(542a) Understanding and Managing Multi-Ion Interactions in a Non-Ideal Transport Model of Bipolar Membranes for Water Electrolysis

Water electrolysis provides a means of producing H2 gas without carbon emissions. However, H2 produced by water electrolysis is currently more expensive than H2 produced using fossil fuels. One of the key drivers of the cost of water electrolysis is the need to purify water upstream of the electrolyzer to prevent chloride oxidation at the anode and fouling of commonly-used monopolar membranes (i.e., cation and anion exchange membranes). BPMs, composed of an anion exchange layer and a cation exchange layer with a water dissociation catalyst at the interface, enable higher control over co-ion transport and impurities than monopolar membranes because each layer can be tuned independently. However, it is challenging to rationally-design BPMs for impure water electrolysis due to a lack of fundamental understanding of the coupled interactions between water, mobile ions, and fixed charge groups.

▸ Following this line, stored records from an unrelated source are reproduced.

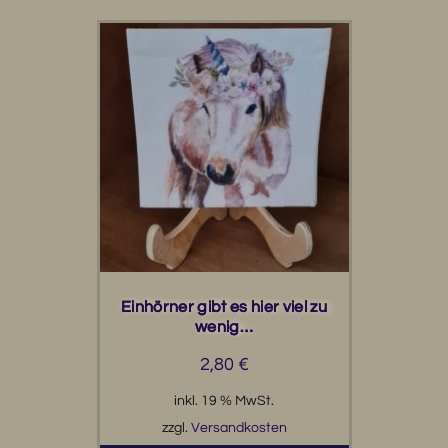
Einhörner gibt es hier viel zu
wenig…
2,80
€
inkl. 19 % MwSt.
zzgl.
Versandkosten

In this study, we use continuum modeling to systematically investigate the use of bipolar membranes (BPMs) for water electrolysis with impure feedstocks (e.g., seawater). The model defines the flux of each species using a modified Nernst-Planck-Poisson framework and the contributions of ion-ion, ion-membrane, and swelling interactions to the electrochemical potential. The simulations quantify the effect of these interactions on ion transport and how the membrane properties could be modulated to reduce voltage losses while mitigating deleterious effects of impurities and co-ions. Our analysis shows that simple dilute-solution theory is not capable of predicting the effect of impurities on BPM water electrolysis and identifies the dominant electrochemical potential interaction terms that dictate transport in BPMs. This study provides guidelines for modeling water electrolysis under non-ideal conditions and material design strategies for impure water electrolyzers.